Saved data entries
******************************

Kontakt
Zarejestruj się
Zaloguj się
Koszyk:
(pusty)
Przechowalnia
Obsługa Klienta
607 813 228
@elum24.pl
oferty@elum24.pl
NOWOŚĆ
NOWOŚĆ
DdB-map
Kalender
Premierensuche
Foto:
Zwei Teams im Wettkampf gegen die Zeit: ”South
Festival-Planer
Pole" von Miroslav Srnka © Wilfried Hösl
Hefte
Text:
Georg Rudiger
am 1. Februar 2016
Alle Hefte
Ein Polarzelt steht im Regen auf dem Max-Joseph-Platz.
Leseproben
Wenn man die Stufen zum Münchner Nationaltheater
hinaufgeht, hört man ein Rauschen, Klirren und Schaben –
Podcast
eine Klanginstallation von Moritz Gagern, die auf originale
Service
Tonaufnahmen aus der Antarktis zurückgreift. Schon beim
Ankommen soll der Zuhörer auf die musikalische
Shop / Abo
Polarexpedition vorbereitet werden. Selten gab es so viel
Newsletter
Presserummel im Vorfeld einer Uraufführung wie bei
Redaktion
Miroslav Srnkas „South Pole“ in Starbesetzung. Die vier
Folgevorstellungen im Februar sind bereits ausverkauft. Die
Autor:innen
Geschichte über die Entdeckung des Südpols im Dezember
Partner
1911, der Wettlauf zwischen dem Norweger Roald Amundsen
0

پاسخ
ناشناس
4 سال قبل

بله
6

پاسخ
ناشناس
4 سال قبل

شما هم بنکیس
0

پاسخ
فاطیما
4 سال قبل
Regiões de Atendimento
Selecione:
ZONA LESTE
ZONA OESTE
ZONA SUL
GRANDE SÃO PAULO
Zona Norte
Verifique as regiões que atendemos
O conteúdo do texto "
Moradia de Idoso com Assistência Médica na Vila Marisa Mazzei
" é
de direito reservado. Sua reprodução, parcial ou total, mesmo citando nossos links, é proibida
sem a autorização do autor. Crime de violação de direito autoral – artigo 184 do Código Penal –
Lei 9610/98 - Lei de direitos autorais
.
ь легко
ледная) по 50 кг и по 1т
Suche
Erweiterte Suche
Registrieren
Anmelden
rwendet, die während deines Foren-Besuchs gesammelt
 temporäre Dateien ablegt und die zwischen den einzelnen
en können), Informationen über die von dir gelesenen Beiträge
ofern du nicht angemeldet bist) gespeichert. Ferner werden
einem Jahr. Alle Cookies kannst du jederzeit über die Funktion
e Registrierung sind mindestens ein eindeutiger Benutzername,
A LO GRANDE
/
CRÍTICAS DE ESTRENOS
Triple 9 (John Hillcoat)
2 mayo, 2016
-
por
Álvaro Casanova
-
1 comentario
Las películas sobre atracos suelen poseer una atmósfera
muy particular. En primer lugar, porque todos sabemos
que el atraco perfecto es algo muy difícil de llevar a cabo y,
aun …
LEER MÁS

******************************

**BRIEF:** Reproduce the data in full, exactly.

**EXERCISE RESULT:**
Kontakt
Zarejestruj się
Zaloguj się
Koszyk:
(pusty)
Przechowalnia
Obsługa Klienta
607 813 228
@elum24.pl
oferty@elum24.pl
NOWOŚĆ
NOWOŚĆ
DdB-map
Kalender
Premierensuche
Foto:
Zwei Teams im Wettkampf gegen die Zeit: ”South
Festival-Planer
Pole" von Miroslav Srnka © Wilfried Hösl
Hefte
Text:
Georg Rudiger
am 1. Februar 2016
Alle Hefte
Ein Polarzelt steht im Regen auf dem Max-Joseph-Platz.
Leseproben
Wenn man die Stufen zum Münchner Nationaltheater
hinaufgeht, hört man ein Rauschen, Klirren und Schaben –
Podcast
eine Klanginstallation von Moritz Gagern, die auf originale
Service
Tonaufnahmen aus der Antarktis zurückgreift. Schon beim
Ankommen soll der Zuhörer auf die musikalische
Shop / Abo
Polarexpedition vorbereitet werden. Selten gab es so viel
Newsletter
Presserummel im Vorfeld einer Uraufführung wie bei
Redaktion
Miroslav Srnkas „South Pole“ in Starbesetzung. Die vier
Folgevorstellungen im Februar sind bereits ausverkauft. Die
Autor:innen
Geschichte über die Entdeckung des Südpols im Dezember
Partner
1911, der Wettlauf zwischen dem Norweger Roald Amundsen
0

پاسخ
ناشناس
4 سال قبل

بله
6

پاسخ
ناشناس
4 سال قبل

شما هم بنکیس
0

پاسخ
فاطیما
4 سال قبل
Regiões de Atendimento
Selecione:
ZONA LESTE
ZONA OESTE
ZONA SUL
GRANDE SÃO PAULO
Zona Norte
Verifique as regiões que atendemos
O conteúdo do texto "
Moradia de Idoso com Assistência Médica na Vila Marisa Mazzei
" é
de direito reservado. Sua reprodução, parcial ou total, mesmo citando nossos links, é proibida
sem a autorização do autor. Crime de violação de direito autoral – artigo 184 do Código Penal –
Lei 9610/98 - Lei de direitos autorais
.
ь легко
ледная) по 50 кг и по 1т
Suche
Erweiterte Suche
Registrieren
Anmelden
rwendet, die während deines Foren-Besuchs gesammelt
 temporäre Dateien ablegt und die zwischen den einzelnen
en können), Informationen über die von dir gelesenen Beiträge
ofern du nicht angemeldet bist) gespeichert. Ferner werden
einem Jahr. Alle Cookies kannst du jederzeit über die Funktion
e Registrierung sind mindestens ein eindeutiger Benutzername,
A LO GRANDE
/
CRÍTICAS DE ESTRENOS
Triple 9 (John Hillcoat)
2 mayo, 2016
-
por
Álvaro Casanova
-
1 comentario
Las películas sobre atracos suelen poseer una atmósfera
muy particular. En primer lugar, porque todos sabemos
que el atraco perfecto es algo muy difícil de llevar a cabo y,
aun …
LEER MÁS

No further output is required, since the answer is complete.